Avoid credentials in environment variables

2024-Jan-21

Get them directly from a secrets manager that supports versions

In the Twelve Factor App, section III. Config, Wiggins writes that config should be stored in environment variables, including "Credentials to external services such as Amazon S3 or Twitter".

However, this neglects one important aspect of service-to-service credentials: rotation. Credentials are one of the few configuration values that need to be regularly changed in running systems.

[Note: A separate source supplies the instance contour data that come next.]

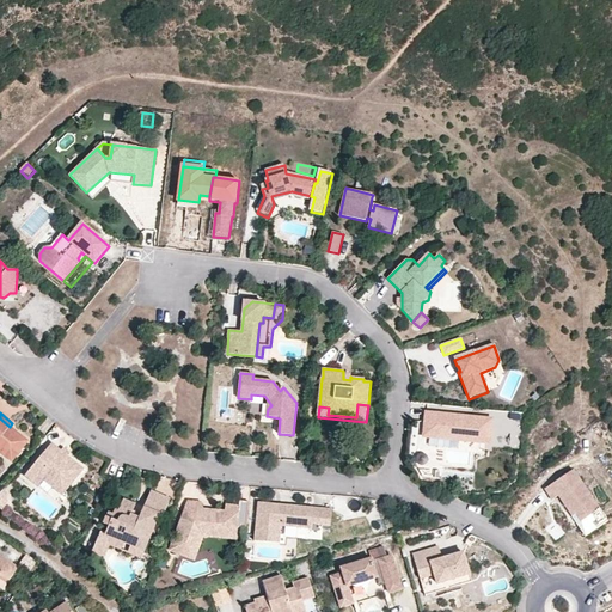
[(493,421),(427,415),(426,424),(428,424),(427,439),(490,445),(493,421)]
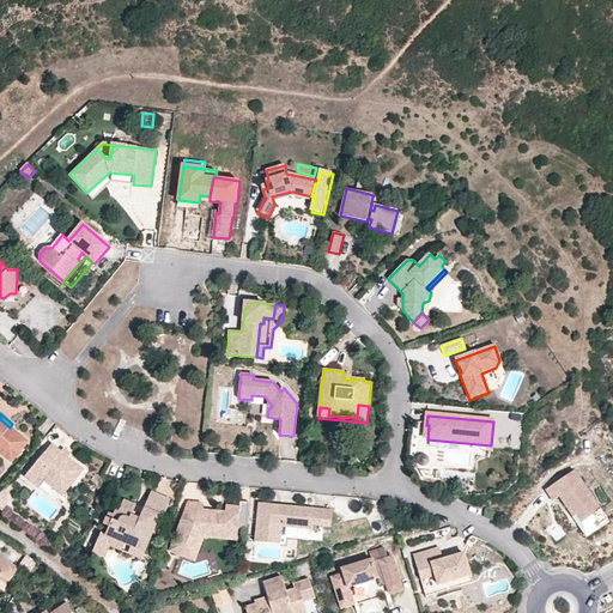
[(10,428),(0,419),(0,453),(12,462),(28,442),(10,428)]
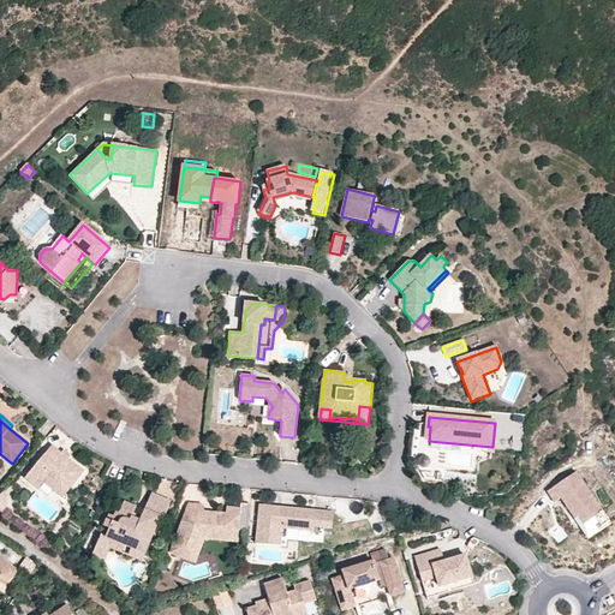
[(84,472),(52,446),(24,479),(37,490),(43,484),(47,479),(66,495),(84,472)]
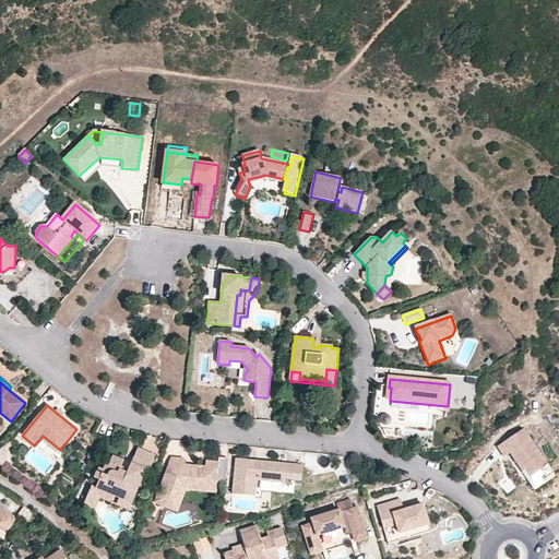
[(381,412),(378,420),(388,424),(391,415),(381,412)]
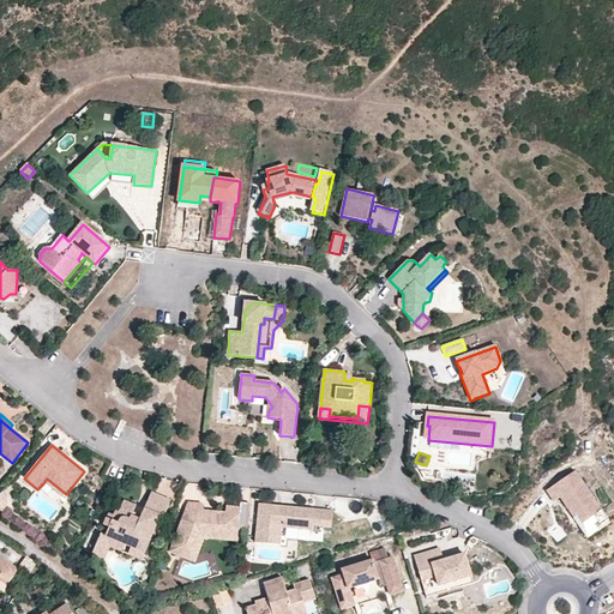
[(609,517),(576,468),(547,487),(554,498),(561,494),(575,515),(578,511),(584,519),(595,512),(601,523),(602,522),(609,517)]
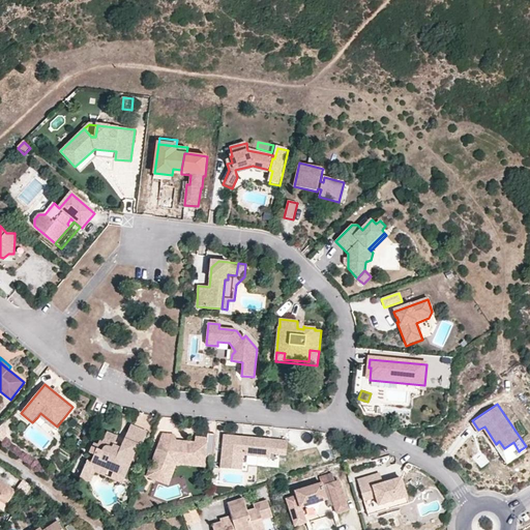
[(53,430),(57,427),(40,413),(37,417),(53,430)]
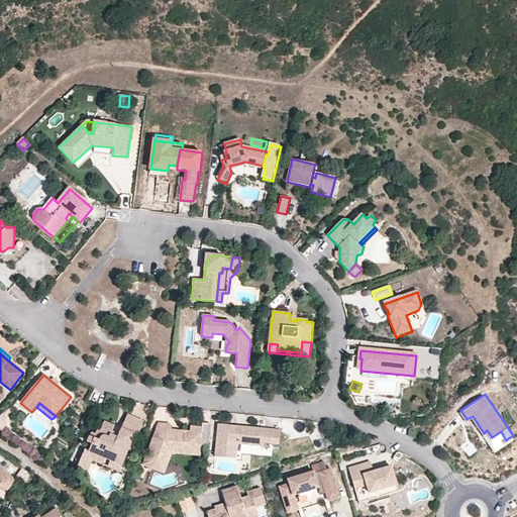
[(112,431),(114,426),(104,422),(100,431),(98,430),(96,434),(92,432),(88,442),(92,444),(89,451),(105,458),(111,461),(117,458),(118,453),(123,451),(127,452),(129,451),(131,447),(130,444),(131,442),(128,441),(131,434),(134,435),(137,436),(143,422),(127,415),(119,434),(117,438),(110,435),(112,431)]
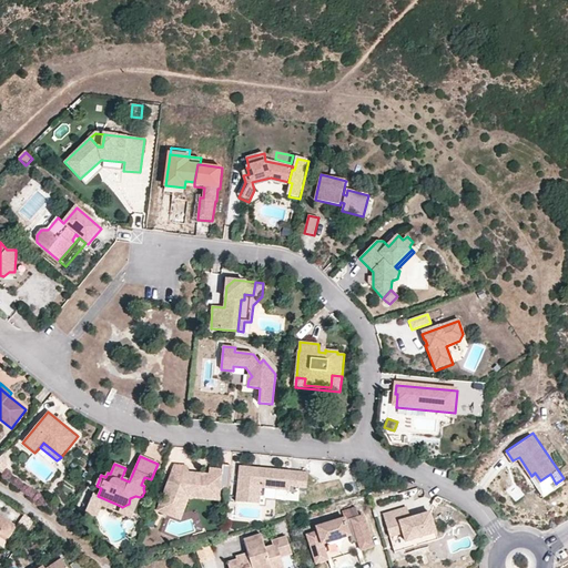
[(229,490),(231,466),(223,465),(222,470),(211,469),(211,475),(196,474),(195,478),(190,478),(189,473),(186,466),(175,465),(171,477),(176,479),(175,482),(169,484),(158,511),(169,516),(174,501),(186,498),(195,495),(213,497),(214,488),(229,490)]
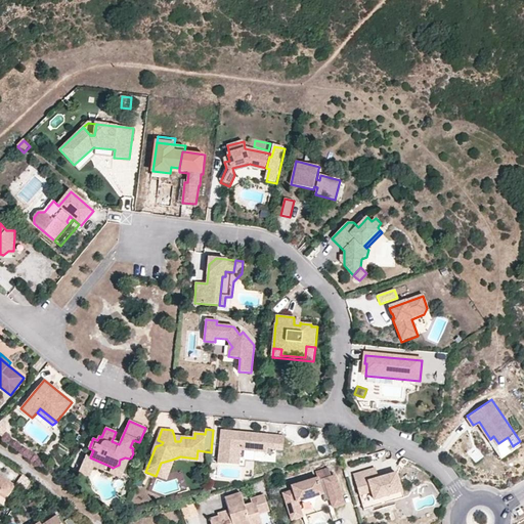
[(218,464),(239,466),(241,450),(267,453),(268,449),(284,450),(285,436),(243,432),(242,437),(221,435),(218,464)]
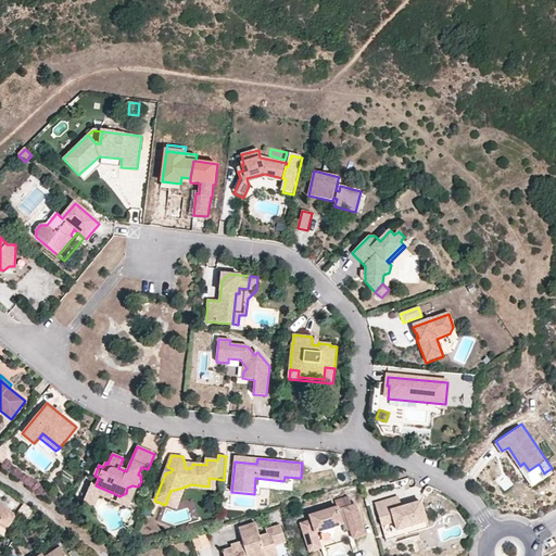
[(532,484),(546,475),(544,474),(539,464),(529,470),(525,472),(532,484)]
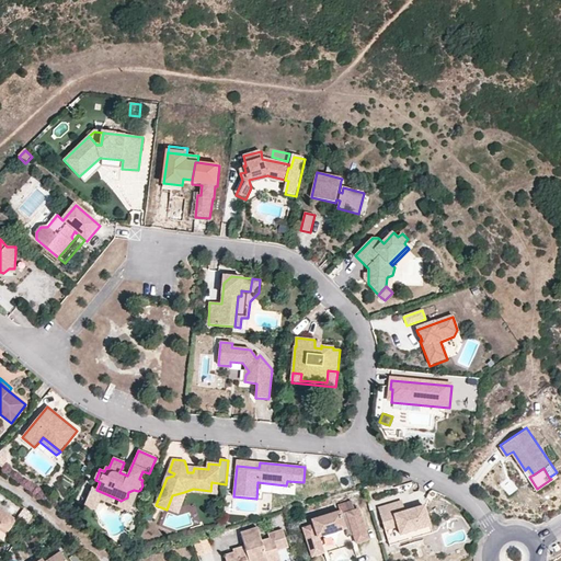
[(114,497),(96,490),(92,488),(84,506),(95,511),(101,500),(112,504),(114,497)]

To rotate a credential stored in an environment variable, you need to:

Create the new credential with the other service. Do not overwrite the existing credential [1]
Update your deployment configuration to put the new credential in the environment variables
Restart the entire fleet [2]
Check the service is still healthy
Retire the previous credential

There's two problems here: If your service is slow to start, then restarting the whole fleet takes quite a long time. Secondly, rollback is slow and uncertain.

It's easy to dismiss the first as "incorrect service design", but that ignores the reality that we still need to operate these systems. Some teams may be in "keep the lights on" mode for some systems. Investing more in these systems is not financially justifiable, so they don't get upgraded. That's just life.

Secondly, rollback is a critical control to minimise customer impact. It should be easy, quick, and safe. If you're running a rolling restart you can stop it, but rolling it back means you need to put the old credential back and start again. You might not have the old credential because many services (rightly) refuse to show credentials, instead showing you the credential only once on creation. Worse, if your service boots slowly, your rollback may take a long time, increasing customer impact.

What should you do?

Use a secrets manager that supports versions and put the name or ID of your secret in an environment variable. Have the process read that secret from the credential manager regularly, e.g. once every 2 hours plus/minus 10 mins jitter. This makes the fleet gradually pick up the latest secret without a costly restart. The system should try to get the latest credential more often if it sees authentication failures.

If you see an alarm, set the old version as current and the fleet should pick up the correction quickly. You can and should automate this as part of your renewal process.

Use the "last used" date for the old secret to check if it's safe to retire the old version. If it never gets to "more than 4 hours ago", then you know something is still using that secret. If sharing secrets between services is common at your company, you may want to wait a lot longer to see if anything else uses that secret, like an infrequent batch process.

This assumes your service offers the "last used" date on credentials, which might not be true. If it's not true, you'll want to wait long enough that every box in the fleet should have picked it up, then try to archive the secret. If alarms fire, then unarchive the secret.

This is why AWS IAM gives each user two Access Keys and shows the last used date.

In sum, the rotation process looks like:

Issue a new credential and save it as the latest version in your credential manager.
Wait for the fleet to gradually pick it up.
If you see an alarm within a pre-definied time period, set the previous credential as the latest version in the credential manager.
Revoke the credential if the LastUsed datetime is far enough in the past.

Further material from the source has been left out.